A key concern is parking. The problem of where to store our cars while we go about the rest of our life has plagued just about everywhere else but has never really been an issue here. Until now.
Before roads were built, our commercial hubs evolved to accommodate people who arrived by boat to purchase supplies. For some time now, the congestion fanning out from the public wharves in Madeira Park and Egmont has been growing. The same can be said about the launching ramps of Ruby and Sakinaw Lakes.
Each weekend offers any number of creative parking displays as visitors, desperate to start their holiday, hope for the best by leaving their trucks and boat trailers as nuisance obstacles until they return. And they often get away with it because nobody is really watching. We might swear at the empty vehicle as we drive around it but we accept the offender is unlikely to be removed.

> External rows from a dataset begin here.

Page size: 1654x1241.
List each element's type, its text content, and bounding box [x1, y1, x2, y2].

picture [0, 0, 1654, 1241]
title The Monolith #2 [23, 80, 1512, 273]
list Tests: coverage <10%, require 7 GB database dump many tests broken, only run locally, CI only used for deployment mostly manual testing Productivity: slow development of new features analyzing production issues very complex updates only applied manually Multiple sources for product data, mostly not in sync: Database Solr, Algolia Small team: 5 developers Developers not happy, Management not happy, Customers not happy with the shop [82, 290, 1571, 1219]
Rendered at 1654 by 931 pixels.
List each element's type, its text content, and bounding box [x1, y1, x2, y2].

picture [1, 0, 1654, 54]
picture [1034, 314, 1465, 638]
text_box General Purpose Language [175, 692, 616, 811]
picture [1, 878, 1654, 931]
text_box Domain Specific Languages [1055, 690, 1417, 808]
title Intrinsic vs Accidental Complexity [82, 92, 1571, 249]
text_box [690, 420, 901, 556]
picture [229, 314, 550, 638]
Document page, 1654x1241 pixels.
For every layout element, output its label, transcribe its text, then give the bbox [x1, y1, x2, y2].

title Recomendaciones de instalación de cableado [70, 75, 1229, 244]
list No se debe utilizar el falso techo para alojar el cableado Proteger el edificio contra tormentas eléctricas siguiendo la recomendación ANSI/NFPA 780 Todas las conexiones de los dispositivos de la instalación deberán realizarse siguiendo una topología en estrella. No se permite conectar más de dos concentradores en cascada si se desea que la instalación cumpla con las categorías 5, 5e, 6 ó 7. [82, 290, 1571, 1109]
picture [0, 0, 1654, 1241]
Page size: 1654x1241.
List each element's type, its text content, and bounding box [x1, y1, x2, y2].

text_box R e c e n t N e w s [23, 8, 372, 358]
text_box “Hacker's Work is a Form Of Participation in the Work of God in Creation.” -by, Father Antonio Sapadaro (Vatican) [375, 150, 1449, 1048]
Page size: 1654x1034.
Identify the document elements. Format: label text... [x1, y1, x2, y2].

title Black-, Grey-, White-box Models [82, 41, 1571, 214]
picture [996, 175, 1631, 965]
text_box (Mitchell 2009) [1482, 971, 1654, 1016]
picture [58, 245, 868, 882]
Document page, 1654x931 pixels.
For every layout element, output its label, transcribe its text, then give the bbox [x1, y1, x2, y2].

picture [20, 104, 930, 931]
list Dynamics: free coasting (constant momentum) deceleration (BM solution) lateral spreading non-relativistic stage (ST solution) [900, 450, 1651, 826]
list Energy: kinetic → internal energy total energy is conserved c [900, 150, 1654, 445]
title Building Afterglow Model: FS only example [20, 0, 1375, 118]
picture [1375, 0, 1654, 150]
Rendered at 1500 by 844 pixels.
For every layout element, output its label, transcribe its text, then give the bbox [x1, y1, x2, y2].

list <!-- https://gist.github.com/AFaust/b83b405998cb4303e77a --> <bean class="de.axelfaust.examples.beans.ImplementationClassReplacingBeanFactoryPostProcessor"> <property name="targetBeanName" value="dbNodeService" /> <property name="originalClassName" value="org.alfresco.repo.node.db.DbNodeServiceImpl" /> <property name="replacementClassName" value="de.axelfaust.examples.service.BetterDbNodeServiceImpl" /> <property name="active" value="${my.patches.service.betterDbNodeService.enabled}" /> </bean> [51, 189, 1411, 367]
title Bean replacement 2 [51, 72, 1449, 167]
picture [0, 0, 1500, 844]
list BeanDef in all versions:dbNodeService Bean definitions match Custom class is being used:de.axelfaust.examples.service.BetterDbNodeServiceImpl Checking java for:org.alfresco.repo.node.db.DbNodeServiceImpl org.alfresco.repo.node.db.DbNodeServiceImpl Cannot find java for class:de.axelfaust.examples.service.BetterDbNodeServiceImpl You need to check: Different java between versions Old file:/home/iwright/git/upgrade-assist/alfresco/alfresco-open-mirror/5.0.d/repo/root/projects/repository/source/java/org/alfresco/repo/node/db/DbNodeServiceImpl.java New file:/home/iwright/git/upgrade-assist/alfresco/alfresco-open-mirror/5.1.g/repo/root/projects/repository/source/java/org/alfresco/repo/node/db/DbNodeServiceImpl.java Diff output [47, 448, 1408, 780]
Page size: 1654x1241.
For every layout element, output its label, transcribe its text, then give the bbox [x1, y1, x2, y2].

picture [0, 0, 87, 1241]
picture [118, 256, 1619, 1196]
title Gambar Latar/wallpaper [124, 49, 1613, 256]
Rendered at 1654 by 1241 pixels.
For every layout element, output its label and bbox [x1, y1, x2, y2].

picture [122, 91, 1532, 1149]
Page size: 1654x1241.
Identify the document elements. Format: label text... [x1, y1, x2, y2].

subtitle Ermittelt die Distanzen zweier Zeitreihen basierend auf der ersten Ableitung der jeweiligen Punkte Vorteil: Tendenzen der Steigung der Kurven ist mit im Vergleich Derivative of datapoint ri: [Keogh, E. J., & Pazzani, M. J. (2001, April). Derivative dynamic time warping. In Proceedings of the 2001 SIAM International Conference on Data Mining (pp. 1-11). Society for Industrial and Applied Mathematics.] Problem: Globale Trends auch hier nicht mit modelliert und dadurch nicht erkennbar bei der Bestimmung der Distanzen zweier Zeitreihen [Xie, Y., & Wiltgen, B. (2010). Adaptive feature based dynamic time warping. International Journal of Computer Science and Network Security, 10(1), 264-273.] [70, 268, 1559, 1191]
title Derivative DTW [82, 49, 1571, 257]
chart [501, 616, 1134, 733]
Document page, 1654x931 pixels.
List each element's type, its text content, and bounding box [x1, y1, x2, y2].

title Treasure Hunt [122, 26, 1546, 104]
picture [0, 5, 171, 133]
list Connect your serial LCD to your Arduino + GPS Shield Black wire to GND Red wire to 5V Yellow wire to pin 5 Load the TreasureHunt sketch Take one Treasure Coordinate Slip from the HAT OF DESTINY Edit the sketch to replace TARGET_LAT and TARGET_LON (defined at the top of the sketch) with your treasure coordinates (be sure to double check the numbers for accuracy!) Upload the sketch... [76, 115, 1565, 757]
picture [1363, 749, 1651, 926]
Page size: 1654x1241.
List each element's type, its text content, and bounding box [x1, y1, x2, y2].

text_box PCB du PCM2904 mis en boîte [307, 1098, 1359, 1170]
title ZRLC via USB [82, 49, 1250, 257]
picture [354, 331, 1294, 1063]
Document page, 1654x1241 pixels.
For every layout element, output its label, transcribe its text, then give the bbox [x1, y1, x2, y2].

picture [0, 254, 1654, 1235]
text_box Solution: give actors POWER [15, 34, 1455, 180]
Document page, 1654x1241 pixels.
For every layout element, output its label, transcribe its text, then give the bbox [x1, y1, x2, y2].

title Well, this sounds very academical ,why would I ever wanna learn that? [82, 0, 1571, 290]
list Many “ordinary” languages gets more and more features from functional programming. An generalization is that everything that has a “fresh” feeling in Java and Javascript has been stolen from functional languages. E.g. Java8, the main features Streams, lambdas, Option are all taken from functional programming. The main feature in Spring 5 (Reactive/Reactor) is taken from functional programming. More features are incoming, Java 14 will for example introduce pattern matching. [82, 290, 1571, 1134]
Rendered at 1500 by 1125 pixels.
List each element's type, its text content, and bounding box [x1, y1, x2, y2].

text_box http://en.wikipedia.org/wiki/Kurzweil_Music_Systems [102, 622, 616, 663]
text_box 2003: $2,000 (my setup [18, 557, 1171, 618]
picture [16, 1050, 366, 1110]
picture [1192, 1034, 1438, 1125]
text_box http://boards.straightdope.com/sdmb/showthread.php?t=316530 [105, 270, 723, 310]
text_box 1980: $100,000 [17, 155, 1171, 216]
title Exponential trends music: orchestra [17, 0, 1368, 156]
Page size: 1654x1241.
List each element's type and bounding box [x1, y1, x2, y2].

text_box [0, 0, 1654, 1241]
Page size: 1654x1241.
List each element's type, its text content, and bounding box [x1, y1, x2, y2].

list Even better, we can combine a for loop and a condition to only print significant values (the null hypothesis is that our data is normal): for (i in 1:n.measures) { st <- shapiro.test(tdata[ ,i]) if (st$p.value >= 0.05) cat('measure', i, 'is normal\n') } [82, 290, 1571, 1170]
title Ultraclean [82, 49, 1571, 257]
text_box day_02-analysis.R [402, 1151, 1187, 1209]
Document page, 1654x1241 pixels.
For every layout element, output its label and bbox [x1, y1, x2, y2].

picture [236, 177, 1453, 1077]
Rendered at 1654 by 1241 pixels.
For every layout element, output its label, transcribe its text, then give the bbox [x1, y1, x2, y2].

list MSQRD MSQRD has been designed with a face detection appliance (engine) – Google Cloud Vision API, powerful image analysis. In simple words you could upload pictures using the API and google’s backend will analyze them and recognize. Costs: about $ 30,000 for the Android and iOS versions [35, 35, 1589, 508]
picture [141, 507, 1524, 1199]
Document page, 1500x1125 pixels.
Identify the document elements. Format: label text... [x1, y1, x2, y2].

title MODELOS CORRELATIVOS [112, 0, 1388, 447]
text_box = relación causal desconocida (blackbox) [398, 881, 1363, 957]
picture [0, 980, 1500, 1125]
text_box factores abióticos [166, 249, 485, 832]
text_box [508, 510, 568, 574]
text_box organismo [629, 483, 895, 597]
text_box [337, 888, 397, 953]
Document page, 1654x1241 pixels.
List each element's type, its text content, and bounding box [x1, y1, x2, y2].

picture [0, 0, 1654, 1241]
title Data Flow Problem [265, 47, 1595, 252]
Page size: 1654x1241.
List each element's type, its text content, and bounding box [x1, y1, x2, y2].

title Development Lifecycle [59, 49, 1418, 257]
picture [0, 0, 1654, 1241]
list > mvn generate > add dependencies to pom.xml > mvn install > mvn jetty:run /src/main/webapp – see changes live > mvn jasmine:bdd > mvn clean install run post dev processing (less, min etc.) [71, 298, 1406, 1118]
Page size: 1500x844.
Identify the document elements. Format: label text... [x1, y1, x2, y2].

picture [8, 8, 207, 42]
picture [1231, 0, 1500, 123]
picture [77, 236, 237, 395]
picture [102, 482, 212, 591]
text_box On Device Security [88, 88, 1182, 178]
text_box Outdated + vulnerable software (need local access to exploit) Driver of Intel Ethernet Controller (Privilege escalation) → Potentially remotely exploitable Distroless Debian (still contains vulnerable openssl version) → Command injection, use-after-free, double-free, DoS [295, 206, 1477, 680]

As the number of visitors travelling to nearby lakes, islands and inlets swells each season, so too does the number of cars abandoned. And it’s not just recreational property owners. Adventure seekers like kayakers expect to be able to take advantage of our recreational opportunities without concern for their vehicle, and so they should.
Narrow roadways near access points become clogged with shoulder-parked cars and when that runs out, bad things happen. An ongoing dispute between property owners in the Bear Bay neighbourhood of Sakinaw Lake (see p. 8) has brought to light another example of why the parking situation needs to be looked at more closely.
A subdivision application for water access-only property on the lake required the owners to show they could provide adequate space for the cars left behind. The lot purchased to store future property owners cars sits in a quiet residential neighbourhood three kilometres away, near an already congested road end right-of-way used for lake access. With so much local development taking place on the water, what are the rules for parking access?
The SCRD requires new water access developments to provide on-land parking but not everybody’s comfortable with rezoning residential lots for car and trailer storage. And as recreation properties get handed down and shared by more family members, the problem is expected to be compounded.
It is just one of the issues that will surface later this summer when work on the Area A official community plan gets underway. There’s still plenty of undeveloped land in offshore Area A and if we expect to attract more residents and visitors, we will need to find space for the cars that carry the money our micro-economy requires.